I hold my breath when the instructor comes over to help me with my gloves. Sometimes I feel like everyone who looks at me knows. It’s like they can see the dark parts of me. I swear on the only crown I have that they know about my scars and the deep cuts I’ve left behind all over my body. I exhale when she moves on and I focus on my bag. I go at it hard; beating away my insecurities, anxiety, fears, and feelings.
When I walk out of class the knots in my stomach feel looser. I open up my notes app and check off kickboxing and the yoga routine I did afterward. Those check marks always make me feel better, like I was able to do something right even if it’s just for this moment. That I didn’t disappoint anyone. Or myself.

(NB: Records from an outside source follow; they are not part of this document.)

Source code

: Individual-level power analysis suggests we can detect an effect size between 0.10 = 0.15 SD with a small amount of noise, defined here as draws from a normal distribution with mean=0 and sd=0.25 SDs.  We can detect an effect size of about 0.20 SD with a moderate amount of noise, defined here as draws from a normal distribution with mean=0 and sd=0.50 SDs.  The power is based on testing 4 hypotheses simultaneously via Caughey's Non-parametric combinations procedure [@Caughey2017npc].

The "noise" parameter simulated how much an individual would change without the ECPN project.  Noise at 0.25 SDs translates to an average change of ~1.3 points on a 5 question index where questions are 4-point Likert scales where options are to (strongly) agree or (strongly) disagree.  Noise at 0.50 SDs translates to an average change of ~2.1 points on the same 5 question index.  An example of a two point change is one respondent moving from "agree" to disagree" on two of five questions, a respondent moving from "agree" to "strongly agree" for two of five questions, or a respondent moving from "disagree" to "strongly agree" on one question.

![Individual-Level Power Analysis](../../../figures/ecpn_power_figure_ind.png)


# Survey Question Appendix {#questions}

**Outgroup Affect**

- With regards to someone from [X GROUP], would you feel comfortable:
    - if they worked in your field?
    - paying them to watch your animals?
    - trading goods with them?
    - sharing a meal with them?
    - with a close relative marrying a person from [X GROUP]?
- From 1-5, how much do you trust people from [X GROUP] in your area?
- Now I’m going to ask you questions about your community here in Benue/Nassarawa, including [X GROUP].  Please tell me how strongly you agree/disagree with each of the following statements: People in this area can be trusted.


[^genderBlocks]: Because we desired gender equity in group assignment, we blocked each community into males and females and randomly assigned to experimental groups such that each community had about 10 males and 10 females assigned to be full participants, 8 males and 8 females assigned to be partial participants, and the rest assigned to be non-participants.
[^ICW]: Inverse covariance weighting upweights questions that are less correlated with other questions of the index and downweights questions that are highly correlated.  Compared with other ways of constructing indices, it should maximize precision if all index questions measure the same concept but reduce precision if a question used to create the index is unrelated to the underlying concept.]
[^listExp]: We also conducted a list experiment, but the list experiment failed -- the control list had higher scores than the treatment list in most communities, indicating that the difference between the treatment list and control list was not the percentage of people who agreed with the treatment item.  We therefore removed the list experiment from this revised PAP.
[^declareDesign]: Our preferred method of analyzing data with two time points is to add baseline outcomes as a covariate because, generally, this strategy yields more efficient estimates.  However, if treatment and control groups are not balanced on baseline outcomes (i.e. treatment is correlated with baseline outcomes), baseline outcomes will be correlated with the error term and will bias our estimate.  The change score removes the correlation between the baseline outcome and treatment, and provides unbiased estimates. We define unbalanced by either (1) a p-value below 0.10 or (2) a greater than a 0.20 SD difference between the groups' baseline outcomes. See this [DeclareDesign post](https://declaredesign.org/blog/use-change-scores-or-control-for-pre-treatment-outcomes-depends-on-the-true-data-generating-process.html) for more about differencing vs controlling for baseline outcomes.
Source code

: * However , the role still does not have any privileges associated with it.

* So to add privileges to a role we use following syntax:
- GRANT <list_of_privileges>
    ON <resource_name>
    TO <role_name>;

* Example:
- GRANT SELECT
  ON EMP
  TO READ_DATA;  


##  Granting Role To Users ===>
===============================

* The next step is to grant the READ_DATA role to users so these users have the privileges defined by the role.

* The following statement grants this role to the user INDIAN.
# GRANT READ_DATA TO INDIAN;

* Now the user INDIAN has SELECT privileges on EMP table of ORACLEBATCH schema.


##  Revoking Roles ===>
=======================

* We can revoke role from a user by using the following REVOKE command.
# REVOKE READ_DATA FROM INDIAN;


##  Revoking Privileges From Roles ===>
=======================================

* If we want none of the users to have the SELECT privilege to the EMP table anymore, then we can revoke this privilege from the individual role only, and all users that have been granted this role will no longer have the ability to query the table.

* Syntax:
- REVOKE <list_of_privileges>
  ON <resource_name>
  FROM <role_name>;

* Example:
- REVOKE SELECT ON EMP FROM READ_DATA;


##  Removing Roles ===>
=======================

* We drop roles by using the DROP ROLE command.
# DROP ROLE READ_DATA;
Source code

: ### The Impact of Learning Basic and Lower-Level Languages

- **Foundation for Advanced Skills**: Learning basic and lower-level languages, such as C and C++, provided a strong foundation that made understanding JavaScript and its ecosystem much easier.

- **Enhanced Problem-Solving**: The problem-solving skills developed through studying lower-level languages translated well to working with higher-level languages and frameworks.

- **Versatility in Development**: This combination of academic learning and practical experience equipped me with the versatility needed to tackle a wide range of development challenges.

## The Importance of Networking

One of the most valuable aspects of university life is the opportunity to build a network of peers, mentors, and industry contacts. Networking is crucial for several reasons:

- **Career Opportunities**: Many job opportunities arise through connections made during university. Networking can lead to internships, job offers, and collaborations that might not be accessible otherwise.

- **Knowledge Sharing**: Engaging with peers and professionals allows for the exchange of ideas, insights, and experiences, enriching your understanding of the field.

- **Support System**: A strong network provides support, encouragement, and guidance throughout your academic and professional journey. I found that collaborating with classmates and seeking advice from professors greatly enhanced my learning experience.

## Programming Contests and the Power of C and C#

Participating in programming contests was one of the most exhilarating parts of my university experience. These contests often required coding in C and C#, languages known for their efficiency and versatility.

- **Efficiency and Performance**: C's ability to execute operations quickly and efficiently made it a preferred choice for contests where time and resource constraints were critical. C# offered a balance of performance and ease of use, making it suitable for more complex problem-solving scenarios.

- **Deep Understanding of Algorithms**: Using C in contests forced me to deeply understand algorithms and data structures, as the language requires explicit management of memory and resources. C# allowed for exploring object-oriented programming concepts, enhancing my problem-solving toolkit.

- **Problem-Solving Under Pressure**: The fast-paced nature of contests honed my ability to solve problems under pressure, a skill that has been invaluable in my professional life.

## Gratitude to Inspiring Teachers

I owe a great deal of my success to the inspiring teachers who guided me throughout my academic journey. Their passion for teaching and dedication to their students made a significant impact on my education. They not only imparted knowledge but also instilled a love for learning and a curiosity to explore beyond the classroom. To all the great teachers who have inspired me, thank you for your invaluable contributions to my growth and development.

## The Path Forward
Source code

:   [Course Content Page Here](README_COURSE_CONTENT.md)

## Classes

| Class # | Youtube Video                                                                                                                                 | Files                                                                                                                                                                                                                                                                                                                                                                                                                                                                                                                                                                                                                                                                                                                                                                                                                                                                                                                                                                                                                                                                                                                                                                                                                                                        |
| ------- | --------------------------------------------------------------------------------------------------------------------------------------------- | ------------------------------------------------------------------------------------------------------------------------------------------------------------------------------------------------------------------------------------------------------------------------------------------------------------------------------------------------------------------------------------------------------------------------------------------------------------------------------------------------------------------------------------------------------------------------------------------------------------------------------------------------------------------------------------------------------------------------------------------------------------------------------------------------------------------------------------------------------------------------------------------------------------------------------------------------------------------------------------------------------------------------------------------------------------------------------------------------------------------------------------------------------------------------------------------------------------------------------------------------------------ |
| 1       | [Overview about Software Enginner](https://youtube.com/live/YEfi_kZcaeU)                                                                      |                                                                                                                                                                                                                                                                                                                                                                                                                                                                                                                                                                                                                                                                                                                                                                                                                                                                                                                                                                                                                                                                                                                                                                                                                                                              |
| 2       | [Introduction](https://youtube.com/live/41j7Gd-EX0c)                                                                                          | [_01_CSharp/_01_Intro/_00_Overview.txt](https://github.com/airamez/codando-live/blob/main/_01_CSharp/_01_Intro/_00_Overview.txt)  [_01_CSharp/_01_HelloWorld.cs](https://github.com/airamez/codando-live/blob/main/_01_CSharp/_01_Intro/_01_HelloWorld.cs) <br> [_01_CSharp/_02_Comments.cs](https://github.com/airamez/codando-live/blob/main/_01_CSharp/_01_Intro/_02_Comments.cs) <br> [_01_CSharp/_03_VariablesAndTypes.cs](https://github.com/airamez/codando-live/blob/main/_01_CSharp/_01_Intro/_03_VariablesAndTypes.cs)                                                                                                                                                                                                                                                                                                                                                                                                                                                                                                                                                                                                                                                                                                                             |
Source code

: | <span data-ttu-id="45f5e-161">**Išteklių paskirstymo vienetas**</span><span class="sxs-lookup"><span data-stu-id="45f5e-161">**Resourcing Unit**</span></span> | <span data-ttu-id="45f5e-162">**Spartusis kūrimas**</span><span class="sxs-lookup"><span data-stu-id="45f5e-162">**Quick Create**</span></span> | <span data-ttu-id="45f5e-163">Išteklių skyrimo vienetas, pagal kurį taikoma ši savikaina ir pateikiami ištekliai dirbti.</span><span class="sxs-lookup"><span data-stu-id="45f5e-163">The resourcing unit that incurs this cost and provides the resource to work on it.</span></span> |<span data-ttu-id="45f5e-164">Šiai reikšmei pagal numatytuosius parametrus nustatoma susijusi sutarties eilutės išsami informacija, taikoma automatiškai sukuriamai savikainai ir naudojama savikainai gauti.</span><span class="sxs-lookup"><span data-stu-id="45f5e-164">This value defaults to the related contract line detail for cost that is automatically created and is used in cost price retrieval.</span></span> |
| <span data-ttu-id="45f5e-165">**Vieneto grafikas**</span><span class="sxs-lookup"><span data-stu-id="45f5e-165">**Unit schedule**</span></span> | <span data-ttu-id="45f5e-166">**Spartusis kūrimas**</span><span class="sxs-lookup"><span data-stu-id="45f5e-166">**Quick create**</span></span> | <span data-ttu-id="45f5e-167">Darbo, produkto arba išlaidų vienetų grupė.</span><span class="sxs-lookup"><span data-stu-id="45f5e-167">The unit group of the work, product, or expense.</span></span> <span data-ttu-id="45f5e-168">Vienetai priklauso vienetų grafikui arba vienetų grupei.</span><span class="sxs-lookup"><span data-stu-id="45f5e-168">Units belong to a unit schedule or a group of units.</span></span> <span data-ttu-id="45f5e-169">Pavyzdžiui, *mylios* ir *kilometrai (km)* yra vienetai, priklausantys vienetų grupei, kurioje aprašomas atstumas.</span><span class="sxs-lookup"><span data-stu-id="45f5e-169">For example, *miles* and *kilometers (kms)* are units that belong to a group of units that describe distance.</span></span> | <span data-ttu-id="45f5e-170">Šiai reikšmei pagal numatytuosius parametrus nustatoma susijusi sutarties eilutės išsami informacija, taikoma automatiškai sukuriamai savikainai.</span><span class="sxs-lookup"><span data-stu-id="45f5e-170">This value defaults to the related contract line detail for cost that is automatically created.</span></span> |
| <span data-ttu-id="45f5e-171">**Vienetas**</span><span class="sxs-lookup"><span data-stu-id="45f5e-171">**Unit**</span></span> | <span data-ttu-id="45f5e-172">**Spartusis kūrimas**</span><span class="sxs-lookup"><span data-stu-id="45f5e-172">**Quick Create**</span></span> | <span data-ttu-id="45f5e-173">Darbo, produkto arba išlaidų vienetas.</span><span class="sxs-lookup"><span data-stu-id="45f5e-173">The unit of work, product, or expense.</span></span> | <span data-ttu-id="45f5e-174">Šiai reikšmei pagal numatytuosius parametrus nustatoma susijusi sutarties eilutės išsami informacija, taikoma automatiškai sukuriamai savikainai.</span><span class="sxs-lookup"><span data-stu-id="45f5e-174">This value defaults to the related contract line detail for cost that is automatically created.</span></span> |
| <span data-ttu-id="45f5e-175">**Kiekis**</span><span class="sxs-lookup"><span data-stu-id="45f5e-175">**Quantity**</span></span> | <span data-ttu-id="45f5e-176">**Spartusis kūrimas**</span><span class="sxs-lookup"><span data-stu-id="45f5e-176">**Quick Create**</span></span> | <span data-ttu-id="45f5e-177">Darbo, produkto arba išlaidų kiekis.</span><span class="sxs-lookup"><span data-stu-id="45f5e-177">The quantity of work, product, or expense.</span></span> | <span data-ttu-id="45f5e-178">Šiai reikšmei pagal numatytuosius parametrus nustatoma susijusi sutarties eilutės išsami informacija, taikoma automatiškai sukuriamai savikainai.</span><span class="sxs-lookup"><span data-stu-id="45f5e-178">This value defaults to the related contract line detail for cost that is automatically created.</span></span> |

I feel Chase’s eyes on me again and scan campus, seeking him out. Not one part of me questions it, I know it’s him. I always do. I knew every time last semester when this started and knew he’d find me again now that we’re both back on campus. I feel those chocolate flames lick at my skin as I walk down the path towards my apartment. He doesn’t make himself known to me like he did earlier.
I know he’s there when I swipe my keycard to get into my building. I feel the burn from his gaze cool as we separate, our link to each other severed for the time being. Now that we’re both back on campus, I know he’ll be back. He always is. He’s right on the edge, keeping the space between us warm and waiting.